▶ _Goal of the exercise_: From the data below, return the exact lines starting at the line containing "containers related compose" and ending at the line containing "Cài thư viện", both included, and nothing else.

▶ _Material provided_:
*** Block opens ***
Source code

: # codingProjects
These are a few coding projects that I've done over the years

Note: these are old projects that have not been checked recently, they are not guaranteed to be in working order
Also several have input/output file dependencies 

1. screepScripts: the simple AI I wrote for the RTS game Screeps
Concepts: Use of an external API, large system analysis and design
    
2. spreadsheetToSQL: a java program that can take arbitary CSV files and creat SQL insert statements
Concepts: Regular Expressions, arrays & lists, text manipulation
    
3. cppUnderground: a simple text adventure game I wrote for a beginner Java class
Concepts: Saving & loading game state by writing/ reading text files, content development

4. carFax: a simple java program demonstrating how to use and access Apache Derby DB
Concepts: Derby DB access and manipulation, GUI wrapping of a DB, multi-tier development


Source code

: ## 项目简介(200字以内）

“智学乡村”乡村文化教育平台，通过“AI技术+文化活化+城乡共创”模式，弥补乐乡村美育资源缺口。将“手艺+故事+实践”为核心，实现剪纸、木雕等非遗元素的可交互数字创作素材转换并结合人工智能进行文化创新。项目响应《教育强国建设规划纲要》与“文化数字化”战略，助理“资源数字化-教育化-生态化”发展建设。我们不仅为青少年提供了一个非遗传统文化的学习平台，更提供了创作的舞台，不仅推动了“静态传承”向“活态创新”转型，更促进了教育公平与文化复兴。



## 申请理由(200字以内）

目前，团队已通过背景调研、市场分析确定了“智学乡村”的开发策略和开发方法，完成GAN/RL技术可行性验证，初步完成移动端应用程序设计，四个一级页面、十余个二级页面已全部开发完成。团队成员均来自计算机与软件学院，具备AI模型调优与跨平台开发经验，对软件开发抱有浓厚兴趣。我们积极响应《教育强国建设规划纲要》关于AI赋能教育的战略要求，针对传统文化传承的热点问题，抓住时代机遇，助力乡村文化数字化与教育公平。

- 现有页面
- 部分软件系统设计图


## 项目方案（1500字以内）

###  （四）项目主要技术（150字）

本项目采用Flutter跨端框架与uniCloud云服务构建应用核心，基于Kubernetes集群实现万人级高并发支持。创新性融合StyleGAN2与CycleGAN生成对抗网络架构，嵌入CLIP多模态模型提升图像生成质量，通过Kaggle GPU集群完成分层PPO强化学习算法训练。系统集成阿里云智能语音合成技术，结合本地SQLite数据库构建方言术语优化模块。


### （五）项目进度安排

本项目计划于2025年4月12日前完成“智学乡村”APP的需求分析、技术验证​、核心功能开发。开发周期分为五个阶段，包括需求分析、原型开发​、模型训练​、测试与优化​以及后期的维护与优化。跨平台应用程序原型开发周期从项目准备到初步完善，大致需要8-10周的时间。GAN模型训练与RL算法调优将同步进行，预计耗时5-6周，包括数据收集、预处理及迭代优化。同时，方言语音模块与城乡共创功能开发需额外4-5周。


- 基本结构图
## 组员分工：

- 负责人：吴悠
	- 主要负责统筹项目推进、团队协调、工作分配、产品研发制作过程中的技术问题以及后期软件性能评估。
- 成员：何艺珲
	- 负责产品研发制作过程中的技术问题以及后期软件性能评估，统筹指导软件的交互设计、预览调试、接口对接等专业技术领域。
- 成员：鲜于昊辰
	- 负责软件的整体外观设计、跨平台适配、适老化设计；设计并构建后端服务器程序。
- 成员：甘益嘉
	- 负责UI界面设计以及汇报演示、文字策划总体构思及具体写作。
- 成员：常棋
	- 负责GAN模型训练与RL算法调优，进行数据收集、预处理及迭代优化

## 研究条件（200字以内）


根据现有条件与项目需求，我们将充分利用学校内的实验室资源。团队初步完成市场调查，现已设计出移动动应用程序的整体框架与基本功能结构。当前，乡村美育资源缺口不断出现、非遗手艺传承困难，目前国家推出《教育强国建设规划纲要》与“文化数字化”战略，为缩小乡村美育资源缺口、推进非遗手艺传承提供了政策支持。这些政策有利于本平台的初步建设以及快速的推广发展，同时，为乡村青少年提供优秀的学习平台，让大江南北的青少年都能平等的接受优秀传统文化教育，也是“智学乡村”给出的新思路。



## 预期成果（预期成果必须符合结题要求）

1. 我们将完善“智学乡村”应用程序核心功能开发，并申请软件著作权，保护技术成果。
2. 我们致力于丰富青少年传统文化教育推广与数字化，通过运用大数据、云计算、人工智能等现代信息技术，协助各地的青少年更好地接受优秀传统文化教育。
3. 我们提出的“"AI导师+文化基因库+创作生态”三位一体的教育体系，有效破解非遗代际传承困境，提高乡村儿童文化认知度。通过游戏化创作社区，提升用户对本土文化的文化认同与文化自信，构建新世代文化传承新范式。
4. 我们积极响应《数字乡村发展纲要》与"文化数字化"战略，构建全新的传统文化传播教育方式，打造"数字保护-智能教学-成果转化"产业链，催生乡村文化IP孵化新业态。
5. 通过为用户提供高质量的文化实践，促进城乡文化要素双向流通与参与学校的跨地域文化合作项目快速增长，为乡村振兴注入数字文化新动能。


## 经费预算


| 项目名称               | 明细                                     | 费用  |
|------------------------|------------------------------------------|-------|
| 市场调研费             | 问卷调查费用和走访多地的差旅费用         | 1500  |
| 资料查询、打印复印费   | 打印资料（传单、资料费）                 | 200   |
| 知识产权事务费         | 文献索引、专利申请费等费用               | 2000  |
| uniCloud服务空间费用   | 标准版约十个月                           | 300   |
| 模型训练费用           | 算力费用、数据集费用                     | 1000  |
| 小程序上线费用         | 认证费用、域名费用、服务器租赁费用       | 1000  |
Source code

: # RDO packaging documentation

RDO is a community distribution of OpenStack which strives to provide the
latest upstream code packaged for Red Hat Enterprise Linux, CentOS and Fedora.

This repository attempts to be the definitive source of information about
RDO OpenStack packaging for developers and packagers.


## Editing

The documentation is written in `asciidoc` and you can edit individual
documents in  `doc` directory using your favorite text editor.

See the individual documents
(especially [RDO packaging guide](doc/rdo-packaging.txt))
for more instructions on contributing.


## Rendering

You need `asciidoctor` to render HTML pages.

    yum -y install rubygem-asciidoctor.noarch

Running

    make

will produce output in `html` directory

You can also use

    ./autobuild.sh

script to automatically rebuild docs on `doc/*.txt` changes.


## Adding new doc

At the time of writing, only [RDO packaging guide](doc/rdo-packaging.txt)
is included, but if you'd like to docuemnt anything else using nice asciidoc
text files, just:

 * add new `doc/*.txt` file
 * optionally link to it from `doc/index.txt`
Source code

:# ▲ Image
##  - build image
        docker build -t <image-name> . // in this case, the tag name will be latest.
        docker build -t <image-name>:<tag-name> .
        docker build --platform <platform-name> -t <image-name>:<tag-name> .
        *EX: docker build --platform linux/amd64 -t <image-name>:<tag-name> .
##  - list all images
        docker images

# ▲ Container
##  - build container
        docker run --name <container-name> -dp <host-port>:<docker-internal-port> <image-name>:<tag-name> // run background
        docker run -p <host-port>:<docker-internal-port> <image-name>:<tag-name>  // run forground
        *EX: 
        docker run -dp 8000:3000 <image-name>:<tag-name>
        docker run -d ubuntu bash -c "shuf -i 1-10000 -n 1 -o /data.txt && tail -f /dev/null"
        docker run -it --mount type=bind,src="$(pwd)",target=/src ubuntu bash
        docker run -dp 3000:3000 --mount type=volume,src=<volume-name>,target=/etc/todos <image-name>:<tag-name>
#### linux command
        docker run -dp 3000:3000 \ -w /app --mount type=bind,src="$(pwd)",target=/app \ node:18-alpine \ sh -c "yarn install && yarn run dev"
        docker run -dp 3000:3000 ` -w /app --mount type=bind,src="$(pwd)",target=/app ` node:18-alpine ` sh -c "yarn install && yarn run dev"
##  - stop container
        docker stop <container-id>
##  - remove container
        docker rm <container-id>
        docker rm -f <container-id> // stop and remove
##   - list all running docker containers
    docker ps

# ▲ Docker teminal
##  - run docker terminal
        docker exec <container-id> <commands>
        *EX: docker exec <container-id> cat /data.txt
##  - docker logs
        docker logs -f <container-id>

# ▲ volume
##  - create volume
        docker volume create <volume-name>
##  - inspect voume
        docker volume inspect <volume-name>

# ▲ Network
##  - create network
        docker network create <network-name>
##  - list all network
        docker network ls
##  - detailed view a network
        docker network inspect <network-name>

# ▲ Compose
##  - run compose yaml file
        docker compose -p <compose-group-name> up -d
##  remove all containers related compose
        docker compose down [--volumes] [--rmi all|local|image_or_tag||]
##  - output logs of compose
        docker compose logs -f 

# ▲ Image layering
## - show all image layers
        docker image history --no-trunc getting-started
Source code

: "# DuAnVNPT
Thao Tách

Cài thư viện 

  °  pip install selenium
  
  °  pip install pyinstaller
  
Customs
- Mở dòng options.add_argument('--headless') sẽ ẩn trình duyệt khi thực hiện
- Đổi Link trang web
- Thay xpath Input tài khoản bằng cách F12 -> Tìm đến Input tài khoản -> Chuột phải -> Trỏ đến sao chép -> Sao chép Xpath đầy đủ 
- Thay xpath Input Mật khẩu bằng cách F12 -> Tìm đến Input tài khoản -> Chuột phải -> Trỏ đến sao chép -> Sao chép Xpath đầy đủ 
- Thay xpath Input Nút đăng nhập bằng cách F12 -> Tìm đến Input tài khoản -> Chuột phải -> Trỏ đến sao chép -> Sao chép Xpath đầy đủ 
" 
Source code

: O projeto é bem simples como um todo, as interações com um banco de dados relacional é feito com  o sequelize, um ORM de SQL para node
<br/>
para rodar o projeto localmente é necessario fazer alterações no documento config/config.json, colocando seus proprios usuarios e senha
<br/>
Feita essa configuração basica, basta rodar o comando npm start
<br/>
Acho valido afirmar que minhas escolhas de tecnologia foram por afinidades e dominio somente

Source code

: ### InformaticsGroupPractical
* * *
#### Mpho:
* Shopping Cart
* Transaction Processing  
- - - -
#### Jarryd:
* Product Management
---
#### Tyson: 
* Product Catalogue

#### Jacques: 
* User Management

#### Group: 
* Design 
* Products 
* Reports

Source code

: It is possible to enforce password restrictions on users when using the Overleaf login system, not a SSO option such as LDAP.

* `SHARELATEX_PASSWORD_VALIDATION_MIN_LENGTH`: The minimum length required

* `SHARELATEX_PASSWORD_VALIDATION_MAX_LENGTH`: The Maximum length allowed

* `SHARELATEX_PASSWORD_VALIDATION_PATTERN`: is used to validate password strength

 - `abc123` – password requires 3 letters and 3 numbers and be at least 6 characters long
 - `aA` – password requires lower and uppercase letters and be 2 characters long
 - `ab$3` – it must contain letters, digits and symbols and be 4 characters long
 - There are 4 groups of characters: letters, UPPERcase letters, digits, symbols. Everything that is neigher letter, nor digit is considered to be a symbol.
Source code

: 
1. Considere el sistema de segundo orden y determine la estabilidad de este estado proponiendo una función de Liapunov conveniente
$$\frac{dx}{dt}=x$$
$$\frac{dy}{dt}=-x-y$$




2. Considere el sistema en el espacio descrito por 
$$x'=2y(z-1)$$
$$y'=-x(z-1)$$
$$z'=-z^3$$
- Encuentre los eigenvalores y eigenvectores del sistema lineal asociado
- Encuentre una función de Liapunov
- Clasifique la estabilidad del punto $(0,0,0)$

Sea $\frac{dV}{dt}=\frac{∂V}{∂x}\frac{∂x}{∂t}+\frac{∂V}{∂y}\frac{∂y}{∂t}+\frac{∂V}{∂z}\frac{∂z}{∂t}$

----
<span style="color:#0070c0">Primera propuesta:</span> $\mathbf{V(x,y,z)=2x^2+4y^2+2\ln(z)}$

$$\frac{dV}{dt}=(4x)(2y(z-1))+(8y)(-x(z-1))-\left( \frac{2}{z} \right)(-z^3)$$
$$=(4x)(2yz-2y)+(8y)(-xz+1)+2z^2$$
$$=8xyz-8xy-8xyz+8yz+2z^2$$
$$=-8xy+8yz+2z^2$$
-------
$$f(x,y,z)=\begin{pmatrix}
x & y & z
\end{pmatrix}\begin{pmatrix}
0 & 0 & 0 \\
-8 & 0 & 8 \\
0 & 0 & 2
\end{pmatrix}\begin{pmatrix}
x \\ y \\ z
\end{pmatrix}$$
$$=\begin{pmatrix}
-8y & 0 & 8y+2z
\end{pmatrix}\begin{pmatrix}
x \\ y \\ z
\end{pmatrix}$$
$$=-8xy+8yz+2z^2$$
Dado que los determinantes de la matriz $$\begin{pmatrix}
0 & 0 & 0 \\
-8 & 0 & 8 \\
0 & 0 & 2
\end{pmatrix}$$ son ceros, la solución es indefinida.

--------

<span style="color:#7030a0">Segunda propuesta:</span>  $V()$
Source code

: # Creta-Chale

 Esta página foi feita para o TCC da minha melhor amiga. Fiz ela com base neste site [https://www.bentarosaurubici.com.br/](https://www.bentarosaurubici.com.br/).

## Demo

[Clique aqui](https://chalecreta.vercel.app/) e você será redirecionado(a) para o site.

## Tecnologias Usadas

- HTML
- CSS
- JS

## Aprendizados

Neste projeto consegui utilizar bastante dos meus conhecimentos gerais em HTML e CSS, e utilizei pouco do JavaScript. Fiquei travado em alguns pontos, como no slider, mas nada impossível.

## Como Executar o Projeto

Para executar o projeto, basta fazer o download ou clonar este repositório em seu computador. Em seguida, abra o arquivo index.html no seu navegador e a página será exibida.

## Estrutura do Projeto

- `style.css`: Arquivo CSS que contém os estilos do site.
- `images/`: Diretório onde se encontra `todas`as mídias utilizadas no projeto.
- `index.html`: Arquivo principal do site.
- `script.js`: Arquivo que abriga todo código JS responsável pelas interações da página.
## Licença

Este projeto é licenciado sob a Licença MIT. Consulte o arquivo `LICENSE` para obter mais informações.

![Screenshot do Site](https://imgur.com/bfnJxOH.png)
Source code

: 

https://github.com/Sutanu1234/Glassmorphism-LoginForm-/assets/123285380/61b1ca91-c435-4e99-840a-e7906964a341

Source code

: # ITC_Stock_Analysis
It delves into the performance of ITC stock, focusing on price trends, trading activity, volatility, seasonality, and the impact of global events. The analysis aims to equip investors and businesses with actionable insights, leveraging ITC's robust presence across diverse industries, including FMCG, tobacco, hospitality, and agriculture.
*** Block closes ***
▶ _Output of the task_:
##  remove all containers related compose
        docker compose down [--volumes] [--rmi all|local|image_or_tag||]
##  - output logs of compose
        docker compose logs -f 

# ▲ Image layering
## - show all image layers
        docker image history --no-trunc getting-started
Source code

: "# DuAnVNPT
Thao Tách

Cài thư viện 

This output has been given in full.